Miami Multifamily Report – Spring 2020
- May 20, 2020
In 2019, Miami was among the healthiest multifamily markets in the U.S., fueled by above-trend job gains and positive demographic trends. However, rent growth started decelerating in the last quarter of 2019, partially due to a strong wave of new supply. The early effects of the coronavirus crisis started to emerge at the end of this year’s first quarter, further dampening growth. Rates were up 0.2 percent on a trailing three-month basis as of March.

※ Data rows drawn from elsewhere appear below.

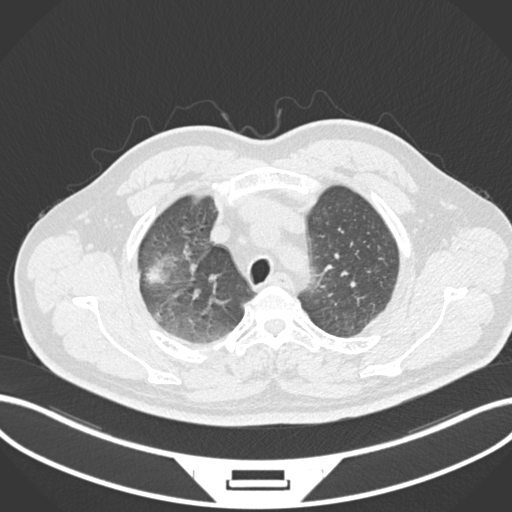
Chest CT, one axial slice. Slice 685 of 852 in the series (ordered by position). Reconstruction kernel B30f. 120 kVp. Lung window (W 1500 / L -600 HU). 1 mm slice thickness. 512 × 512 image matrix, field of view 400 × 400 mm. Male patient, age 55 years. From the clinical record (not read from this slice): clinical TNM (as recorded): T3 N2 M1.
Structures marked on this image (rectangle marked by the reading radiologist):
- lung tumour (recorded histology: adenocarcinoma): box from (x=144, y=261) to (x=172, y=287) px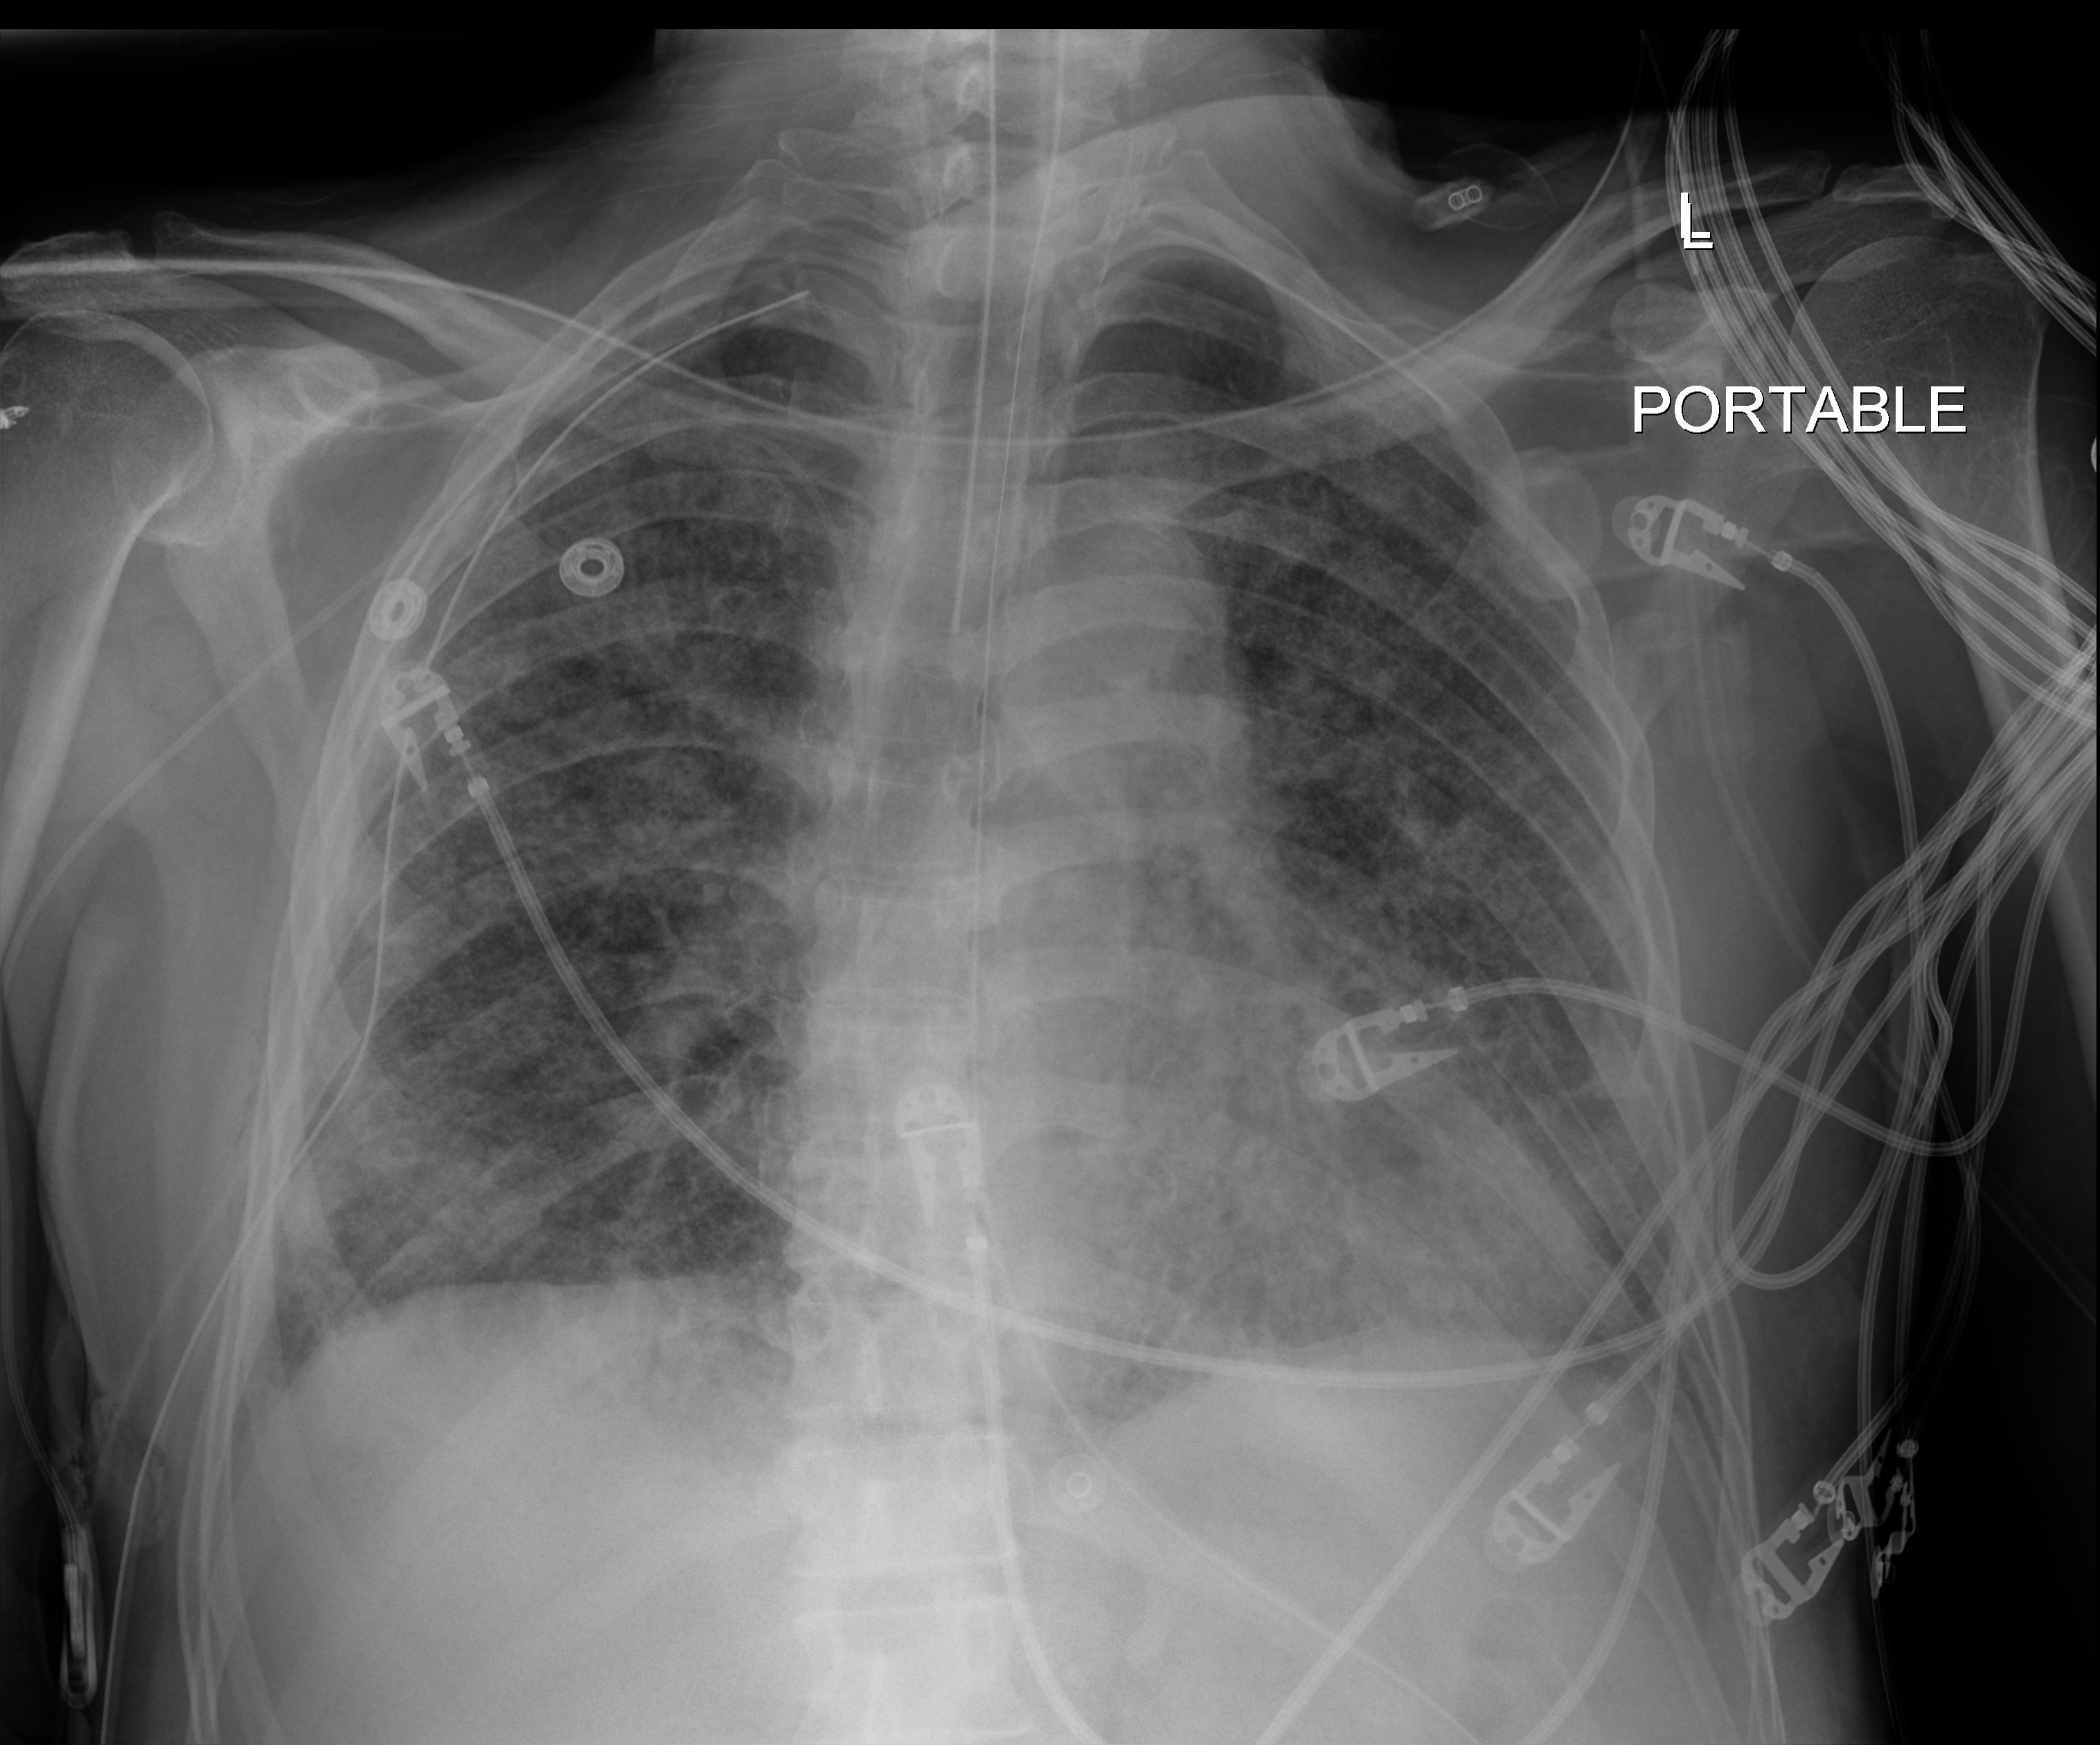
Chest radiograph. Patient hospitalised with COVID-19; male, aged 60–74 years.
Hospital-stay facts (about this admission, not read from this image; timing relative to this image not recorded):
- chronic kidney disease (admission record): no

The metro gained 43,000 jobs in 2019 for a 1.9 percent uptick, 10 basis points above the U.S. figure. Alongside Dallas, Las Vegas, Orlando and Phoenix, Miami has consistently ranked among the top metros for job and population growth since the last recession. According to Yardi Matrix data, one-third of Miami’s labor force is in high-risk sectors impacted by the pandemic. Although Florida is diversifying, its economy depends heavily on tourism, the hardest-hit sector. According to state officials, some 1.7 million people had filed unemployment claims as of April 21.
Miami added almost 2,000 units to its multifamily stock in the first quarter, all targeting the Lifestyle segment. With many residents working in relatively low-paying industries that have been highly impacted by the COVID-19 lockdown, demand for Renter-by-Necessity assets is likely to record increased volatility in the short and medium term.